Par Kaouther Khlifi
Court-métrage ‘’Lumières Invisibles’’ réalisé par Wiem Rebah
L’oxymore qui titre le film ‘’Lumières Invisibles’’ inaugure le côté antithétique de l’œuvre. De l’œuvre vidéo, doit-on dire ou du film expérimental qui, ici, se propose comme un négatif a priori peu confortable au commun des regards?

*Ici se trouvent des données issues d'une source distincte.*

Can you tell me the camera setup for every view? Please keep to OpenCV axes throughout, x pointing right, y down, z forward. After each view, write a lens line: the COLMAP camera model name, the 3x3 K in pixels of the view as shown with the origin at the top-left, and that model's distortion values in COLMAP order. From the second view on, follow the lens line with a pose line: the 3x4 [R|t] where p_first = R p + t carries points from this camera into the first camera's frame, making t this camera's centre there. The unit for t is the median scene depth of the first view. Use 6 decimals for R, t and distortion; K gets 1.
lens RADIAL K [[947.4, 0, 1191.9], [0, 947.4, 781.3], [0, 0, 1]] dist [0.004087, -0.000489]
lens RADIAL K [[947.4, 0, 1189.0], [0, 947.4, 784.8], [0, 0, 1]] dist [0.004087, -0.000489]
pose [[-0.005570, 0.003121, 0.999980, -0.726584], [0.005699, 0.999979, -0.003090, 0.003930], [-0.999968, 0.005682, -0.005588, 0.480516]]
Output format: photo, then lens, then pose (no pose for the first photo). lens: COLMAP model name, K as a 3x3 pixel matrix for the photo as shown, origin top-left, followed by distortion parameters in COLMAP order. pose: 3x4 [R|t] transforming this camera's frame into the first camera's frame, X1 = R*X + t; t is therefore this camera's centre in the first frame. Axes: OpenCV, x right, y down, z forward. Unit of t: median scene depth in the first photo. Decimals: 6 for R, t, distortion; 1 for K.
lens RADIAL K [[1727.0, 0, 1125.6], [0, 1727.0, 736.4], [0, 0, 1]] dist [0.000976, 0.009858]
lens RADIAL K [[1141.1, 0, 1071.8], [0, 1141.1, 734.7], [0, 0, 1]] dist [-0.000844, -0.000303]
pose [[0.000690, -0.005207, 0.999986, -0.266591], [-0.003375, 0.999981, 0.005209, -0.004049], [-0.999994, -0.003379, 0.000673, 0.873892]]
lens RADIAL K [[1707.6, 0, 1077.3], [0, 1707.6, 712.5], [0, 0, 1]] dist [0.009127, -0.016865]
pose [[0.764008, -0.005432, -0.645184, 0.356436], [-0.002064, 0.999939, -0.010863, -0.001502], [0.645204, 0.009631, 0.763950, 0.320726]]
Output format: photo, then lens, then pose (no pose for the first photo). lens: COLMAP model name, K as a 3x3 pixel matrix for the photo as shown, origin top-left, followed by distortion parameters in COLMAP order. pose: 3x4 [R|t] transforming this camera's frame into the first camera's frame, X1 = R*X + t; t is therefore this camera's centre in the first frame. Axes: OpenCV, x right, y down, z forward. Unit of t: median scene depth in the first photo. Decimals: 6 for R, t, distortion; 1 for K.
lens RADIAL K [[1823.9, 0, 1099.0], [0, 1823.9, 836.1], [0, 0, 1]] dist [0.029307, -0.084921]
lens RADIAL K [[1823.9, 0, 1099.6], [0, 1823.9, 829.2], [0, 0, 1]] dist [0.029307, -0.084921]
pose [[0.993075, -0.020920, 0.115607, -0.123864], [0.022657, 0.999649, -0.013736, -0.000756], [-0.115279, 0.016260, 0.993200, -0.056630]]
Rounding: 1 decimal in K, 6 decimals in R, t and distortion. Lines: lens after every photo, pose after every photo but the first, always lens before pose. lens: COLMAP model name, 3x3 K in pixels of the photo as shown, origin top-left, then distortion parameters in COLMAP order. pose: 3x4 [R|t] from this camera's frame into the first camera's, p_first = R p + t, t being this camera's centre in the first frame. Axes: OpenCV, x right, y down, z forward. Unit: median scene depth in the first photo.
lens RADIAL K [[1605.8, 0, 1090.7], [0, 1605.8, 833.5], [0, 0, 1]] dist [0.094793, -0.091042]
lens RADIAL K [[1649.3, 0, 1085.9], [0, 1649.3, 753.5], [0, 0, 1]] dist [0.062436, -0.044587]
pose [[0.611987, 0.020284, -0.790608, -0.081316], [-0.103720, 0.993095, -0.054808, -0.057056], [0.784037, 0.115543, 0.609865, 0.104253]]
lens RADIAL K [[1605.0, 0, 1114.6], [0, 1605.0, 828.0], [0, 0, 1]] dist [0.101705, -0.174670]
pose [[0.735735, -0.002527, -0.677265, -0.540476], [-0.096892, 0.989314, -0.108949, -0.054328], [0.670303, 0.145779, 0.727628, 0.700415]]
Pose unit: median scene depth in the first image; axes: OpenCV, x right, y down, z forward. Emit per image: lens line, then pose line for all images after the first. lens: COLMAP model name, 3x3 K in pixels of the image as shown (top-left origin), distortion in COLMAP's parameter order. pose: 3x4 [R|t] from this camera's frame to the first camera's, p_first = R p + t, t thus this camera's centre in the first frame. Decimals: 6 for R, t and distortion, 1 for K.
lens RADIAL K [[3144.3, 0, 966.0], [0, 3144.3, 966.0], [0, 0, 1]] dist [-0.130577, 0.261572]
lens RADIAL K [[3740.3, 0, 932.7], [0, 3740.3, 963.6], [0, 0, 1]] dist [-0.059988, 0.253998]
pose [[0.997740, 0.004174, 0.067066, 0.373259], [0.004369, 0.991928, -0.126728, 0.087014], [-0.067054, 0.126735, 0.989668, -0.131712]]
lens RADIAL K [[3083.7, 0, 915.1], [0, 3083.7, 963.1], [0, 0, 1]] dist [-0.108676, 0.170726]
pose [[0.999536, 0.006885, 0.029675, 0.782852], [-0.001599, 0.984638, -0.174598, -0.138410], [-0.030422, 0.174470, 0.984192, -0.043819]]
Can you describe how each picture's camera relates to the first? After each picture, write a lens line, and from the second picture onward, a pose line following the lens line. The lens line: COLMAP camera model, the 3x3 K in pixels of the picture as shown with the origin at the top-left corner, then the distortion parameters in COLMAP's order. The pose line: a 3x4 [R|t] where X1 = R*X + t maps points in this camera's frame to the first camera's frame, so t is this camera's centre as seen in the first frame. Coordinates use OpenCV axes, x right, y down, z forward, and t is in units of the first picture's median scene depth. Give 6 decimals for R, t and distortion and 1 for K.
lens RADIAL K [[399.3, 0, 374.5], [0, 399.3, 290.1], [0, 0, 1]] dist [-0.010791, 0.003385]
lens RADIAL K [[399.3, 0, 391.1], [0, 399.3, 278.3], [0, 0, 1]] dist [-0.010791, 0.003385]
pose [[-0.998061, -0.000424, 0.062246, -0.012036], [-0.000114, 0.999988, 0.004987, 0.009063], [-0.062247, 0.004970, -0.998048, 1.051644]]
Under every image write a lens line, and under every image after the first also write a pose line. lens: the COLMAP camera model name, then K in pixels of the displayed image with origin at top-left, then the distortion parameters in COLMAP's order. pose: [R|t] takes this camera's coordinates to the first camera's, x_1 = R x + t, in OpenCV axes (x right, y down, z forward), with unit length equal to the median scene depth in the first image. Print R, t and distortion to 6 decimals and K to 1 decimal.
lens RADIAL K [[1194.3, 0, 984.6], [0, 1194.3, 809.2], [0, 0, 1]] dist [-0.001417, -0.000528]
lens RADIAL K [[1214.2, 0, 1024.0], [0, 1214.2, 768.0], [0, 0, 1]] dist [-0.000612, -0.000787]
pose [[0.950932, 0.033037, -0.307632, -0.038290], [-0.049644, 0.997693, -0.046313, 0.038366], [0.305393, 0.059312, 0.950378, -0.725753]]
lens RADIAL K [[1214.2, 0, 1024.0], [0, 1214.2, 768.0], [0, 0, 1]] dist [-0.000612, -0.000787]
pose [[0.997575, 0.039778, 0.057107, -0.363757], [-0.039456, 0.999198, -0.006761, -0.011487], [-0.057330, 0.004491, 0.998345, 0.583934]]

Pour tenter d’y répondre, nous allons entrer par le petit cercle de lumière qui nous est proposé, dès le premier plan, dans l’univers de la régie théâtrale, dans le pré-spectacle, dans l’ante-spectacle, dans tout ce qui n’est pas encore spectacle et qui va pourtant se donner à voir à nous et à se mettre en sons et en images. Comme une étincelle.
On ne sait pas s’il serait juste de dire de ce film de 4 minutes et demie qu’il est brut. Bien qu’il s’agisse d’une installation de décors, nous restons dans le rude. Le spectacle, lui, le vrai, le beau n’est pas pour nous.
Entre temps, le film nous happe comme dans un vortex sonore qui nous fait nous demander si la rythmique est négligée, étudiée ou négligée-étudiée ? Le montage, rapide et saccadé, vient confirmer l’intention immersive qui veut nous rendre spectateurs de ce qui n’est pourtant pas spectacle. Ou pas encore. Sur un registre plus grave, nous pouvons parler d’appréhension du monde du travail par le cinéma, sans être dans une quelconque dénonciation. Nous pouvons parler des oubliés de l’affiche. Ici, la régie et l’ensemble des activités de coordination technique et organisationnelle qu’elle implique donne à voir des corps qui bougent, des épaules qui portent, des mains qui s’affairent… ; des hommes dotés d’outils en extension corporelle, sans visages, sans langage, anonymisés. Dans ce noir et blanc, dans cet entre chien et loup, le film se déploie comme un moment de suspension dans le temps, comme une rupture de style qui met la gêne et le plaisir sur le fil du rasoir.
Dans cette proposition signée Wiem Rebah, les premiers récepteurs des lumières restent pourtant dans le silence, le leur. Dans l’ombre. Seul le grincement d’une grue répond aux nuisances d’une perceuse. Seul le tapage d’un marteau rétorque au vacarme d’une meule. Le carton de la fin du film précise qu’aucun instrument n’a été de la partie (faut-il dire de la partition) et que tout a été travaillé par bruitages traités. Peut-on accueillir ‘’Lumières Invisibles’’ comme un film hommage qui ne dit pas son nom ? Peut-être.